I have performed a series of experiments to determine the optimal $B$ value for discriminating between random normal samples ($\mathcal{N}$), random uniform samples ($\mathcal{U}$), and a 50%-50% mixture of the two distributions ($\mathcal{N}\mathcal{U}$). I performed these experiments for $N=1k$, $N=10k$, and $N=100k$ sample points. I averaged the results over 500 trials for each tested number of bins ($B$).

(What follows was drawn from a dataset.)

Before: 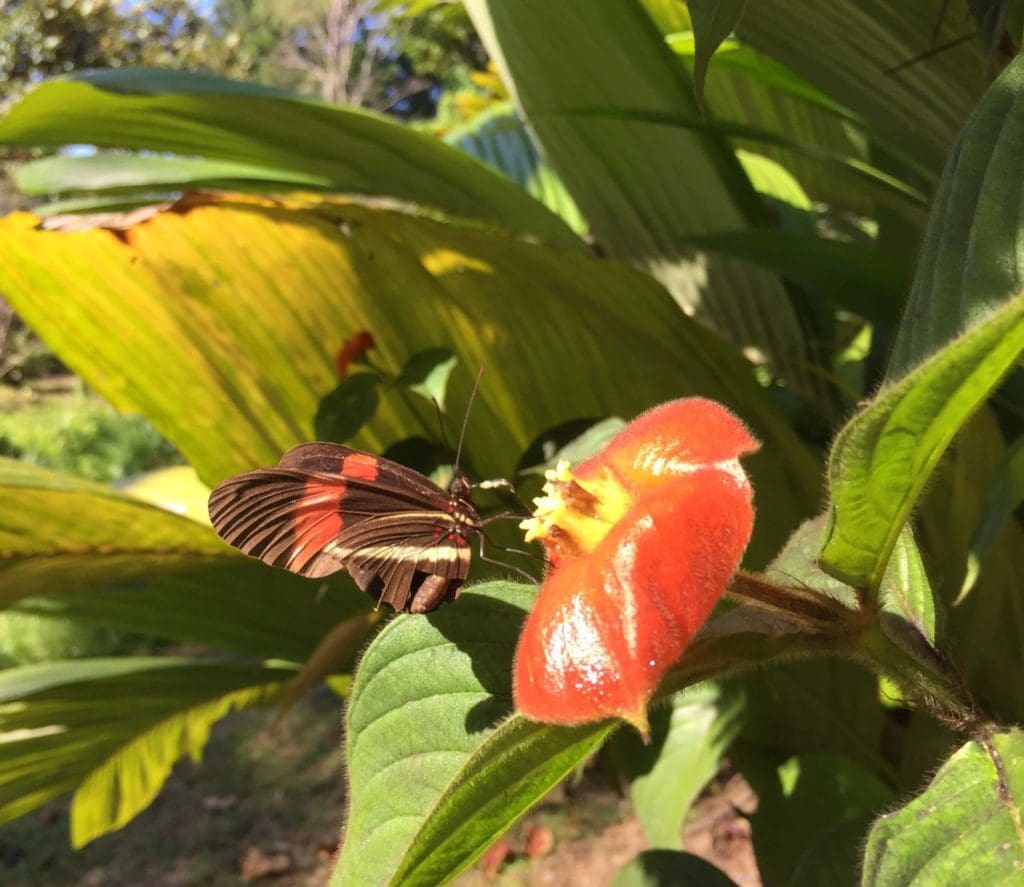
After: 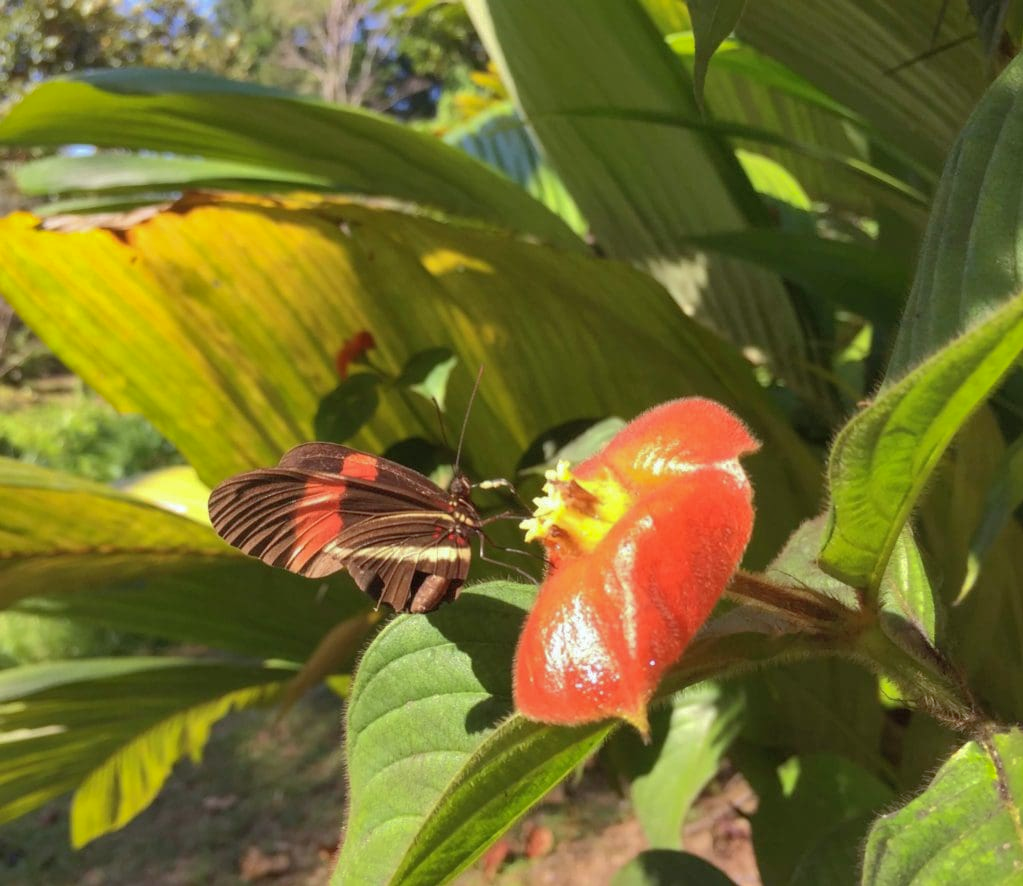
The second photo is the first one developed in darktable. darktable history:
white balance: red 0.982, blue 1.018
shadows and highlights: on, module defaults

Somewhat unexpectedly, I found that optimal $B$ does not appear to depend on $N$, and always seems to be around 10 or 11 (at least for discriminating $\mathcal{N}$ vs. $\mathcal{U}$ vs. $\mathcal{N}\mathcal{U}$, with $N = [1k, 100k]$). I optimized $B$ against a certain measure of discrimination: $\displaystyle \operatorname*{argmax}_B min(ratio, 1-ratio)$, where $ratio = \left.\frac{(D_\text{KL}(\mathcal{N}\mathcal{U} \parallel Q) - D_\text{KL}(\mathcal{N} \parallel Q))}{(D_\text{KL}(\mathcal{U} \parallel Q) - D_\text{KL}(\mathcal{N} \parallel Q))}\right|_{bins=B, D_\text{KL}(\mathcal{U} \parallel Q) \ge D_\text{KL}(\mathcal{N}\mathcal{U} \parallel Q) \ge D_\text{KL}(\mathcal{N} \parallel Q)}$ and $ratio = 0$ was assigned if the expected ranking of the three $D_\text{KL}$ values was violated.

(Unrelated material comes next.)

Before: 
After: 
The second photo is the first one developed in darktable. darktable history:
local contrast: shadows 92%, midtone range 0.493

A $min(ratio, 1-ratio) = 0.0$ represents the worst possible discrimination between the three sample distributions, and $min(ratio, 1-ratio) = 0.5$ represents the best possible discrimination. I found that higher $N$ lowered the variance of the results and increased the maximum possible discrimination $min(ratio, 1-ratio)$, but did not affect the optimal $B$ at all. Please see the charts below for a summary of the results. Having optimal $B \approx 10$ means that this measure can be computed very efficiently over an unordered sample set for a huge range of $N$, which was precisely the objective.

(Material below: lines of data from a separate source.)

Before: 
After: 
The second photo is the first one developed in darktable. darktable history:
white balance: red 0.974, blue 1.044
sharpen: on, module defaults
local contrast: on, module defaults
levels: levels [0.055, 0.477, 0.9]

A typical result with $N=100k$ and $B=10\\ D_\text{KL}(\mathcal{N} \parallel Q) = 0.000036\\ D_\text{KL}(\mathcal{N}\mathcal{U} \parallel Q) = 0.015816\\ D_\text{KL}(\mathcal{U} \parallel Q) = 0.028814$

B for 1k samples

B for 10k samples

B for 100k samples


UPDATE

After further testing, I have learned that the optimal $B$ actually depends on exactly how the two differing distributions overlap. For example:

$\mathcal{N}(\mu=0,\,\sigma^{2}=1), \mathcal{U}[-1, 1]$: gives optimal $B=10$ (and the charts given above). $\mathcal{N}(\mu=0,\,\sigma^{2}=1), \mathcal{U}[-2, 2]$: gives optimal $B=36$ (and a skewed appearance to the charts).

However, in all cases tested so far, the $B$ "sweet spot" has been between 10 and ≈40, and does not appear to depend on $N$. And $B=10$ still performs well, across the board, even if it is not always the exact optimal value for the two given differing distributions.